CWI settles damages claim with Simmons
ST JOHN’s, Antigua (CMC):
Cricket West Indies (CWI) has settled its long-running legal dispute with former head coach Phil Simmons.
In his first act as CWI president after unseating three-term incumbent Dave Cameron last Sunday, Ricky Skerritt announced that the regional governing body had reached “an amicable resolution” with the former West Indies player, who was axed three years ago under controversial circumstances.
Antigua’s Industrial Court heard the matter on Tuesday, and Skerritt had hinted ahead of the hearing that CWI was ready to settle.
No figure was given by CWI, but media reports earlier this month said Simmons was claiming in excess of US$300,000.
The claim for damages had been held up in court as CWI, even though admitting liability, refused to settle.
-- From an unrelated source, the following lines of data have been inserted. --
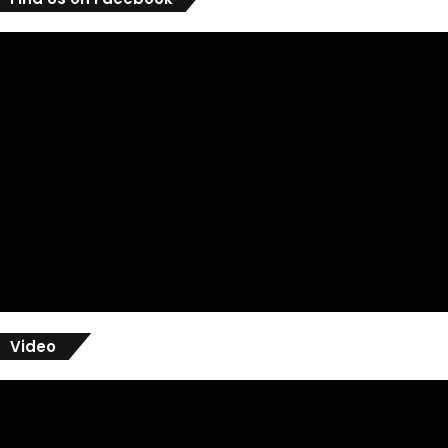
Video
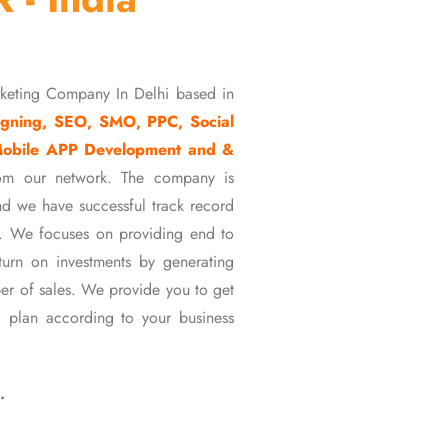
rketing Company In Delhi based in
gning, SEO, SMO, PPC, Social
Mobile APP Development and &
om our network. The company is
d we have successful track record
ons. We focuses on providing end to
eturn on investments by generating
er of sales. We provide you to get
 plan according to your business
…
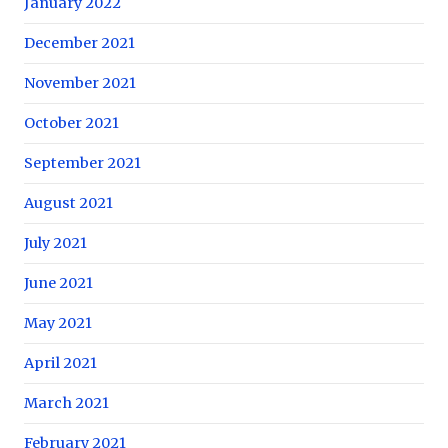
January 2022
December 2021
November 2021
October 2021
September 2021
August 2021
July 2021
June 2021
May 2021
April 2021
March 2021
February 2021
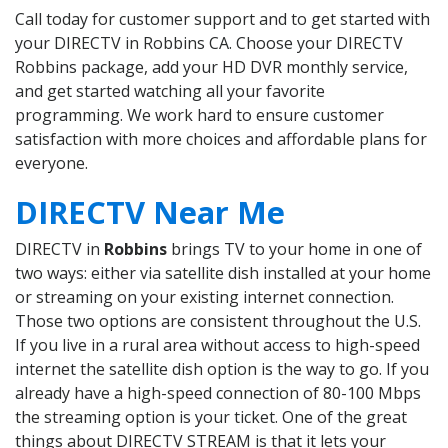
Call today for customer support and to get started with
your DIRECTV in Robbins CA. Choose your DIRECTV
Robbins package, add your HD DVR monthly service,
and get started watching all your favorite
programming. We work hard to ensure customer
satisfaction with more choices and affordable plans for
everyone.
DIRECTV Near Me
DIRECTV in
Robbins
brings TV to your home in one of
two ways: either via satellite dish installed at your home
or streaming on your existing internet connection.
Those two options are consistent throughout the U.S.
If you live in a rural area without access to high-speed
internet the satellite dish option is the way to go. If you
already have a high-speed connection of 80-100 Mbps
the streaming option is your ticket. One of the great
things about DIRECTV STREAM is that it lets your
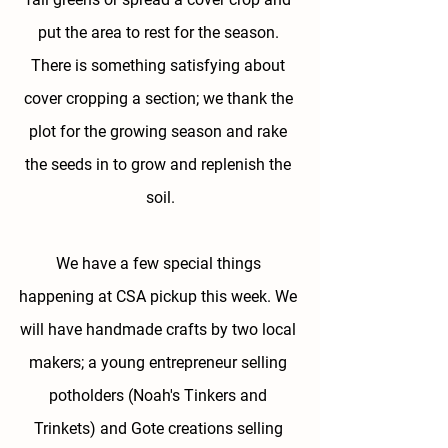
put the area to rest for the season. 
There is something satisfying about 
cover cropping a section; we thank the 
plot for the growing season and rake 
the seeds in to grow and replenish the 
soil.
We have a few special things 
happening at CSA pickup this week. We 
will have handmade crafts by two local 
makers; a young entrepreneur selling 
potholders (Noah's Tinkers and 
Trinkets) and Gote creations selling 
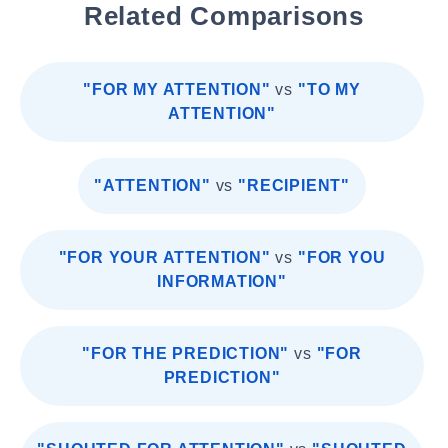
Related Comparisons
"FOR MY ATTENTION"
vs
"TO MY
ATTENTION"
"ATTENTION"
vs
"RECIPIENT"
"FOR YOUR ATTENTION"
vs
"FOR YOU
INFORMATION"
"FOR THE PREDICTION"
vs
"FOR
PREDICTION"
Cameron revealed last week that “the number he (Simmons) is asking for is too high”.
Cricket First Plan
However, Skerritt said the move by CWI was in keeping with his Cricket First Plan, which, among other things, pledged to “repair stakeholder relationships, particularly with former players”.
Skerritt also followed through on his promise to make a formal apology to Simmons over recent comments made by Cameron labelling Simmons’ appointment “a bad decision”.
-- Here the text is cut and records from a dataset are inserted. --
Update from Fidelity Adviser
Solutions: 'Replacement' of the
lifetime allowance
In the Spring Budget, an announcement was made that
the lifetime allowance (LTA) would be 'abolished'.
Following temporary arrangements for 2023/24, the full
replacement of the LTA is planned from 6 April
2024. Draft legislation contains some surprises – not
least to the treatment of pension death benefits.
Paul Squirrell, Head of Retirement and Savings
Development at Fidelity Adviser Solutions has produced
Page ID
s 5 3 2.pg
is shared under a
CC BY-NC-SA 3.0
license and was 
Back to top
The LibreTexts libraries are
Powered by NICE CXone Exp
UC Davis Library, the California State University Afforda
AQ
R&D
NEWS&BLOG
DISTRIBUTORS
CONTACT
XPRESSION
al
“We would like to apologise to you for referring to your appointment as a ‘mistake’. Cricket West Indies did not make a mistake when we selected you as our head coach,” Skerritt said following a meeting with Simmons here Monday, which also involved his vice-president, Dr Kishore Shallow.
“In my previous role as CWI independent director, I was involved in the interview panel that recruited Phil Simmons from a long list of competitors, and he was the best candidate.
“Subsequently, based on the results he produced on the field, he proved himself to be a very competent coach in his time with West Indies, winning the World T20 in 2016 and now currently with Afghanistan,” Skerritt said.
Simmons, appointed following the 2015 World Cup, lasted a little more over a year before he was sacked six months after overseeing the Windies capture of the 2016 T20 World Cup in India, for what CWI labelled “differences in culture and strategic approach”.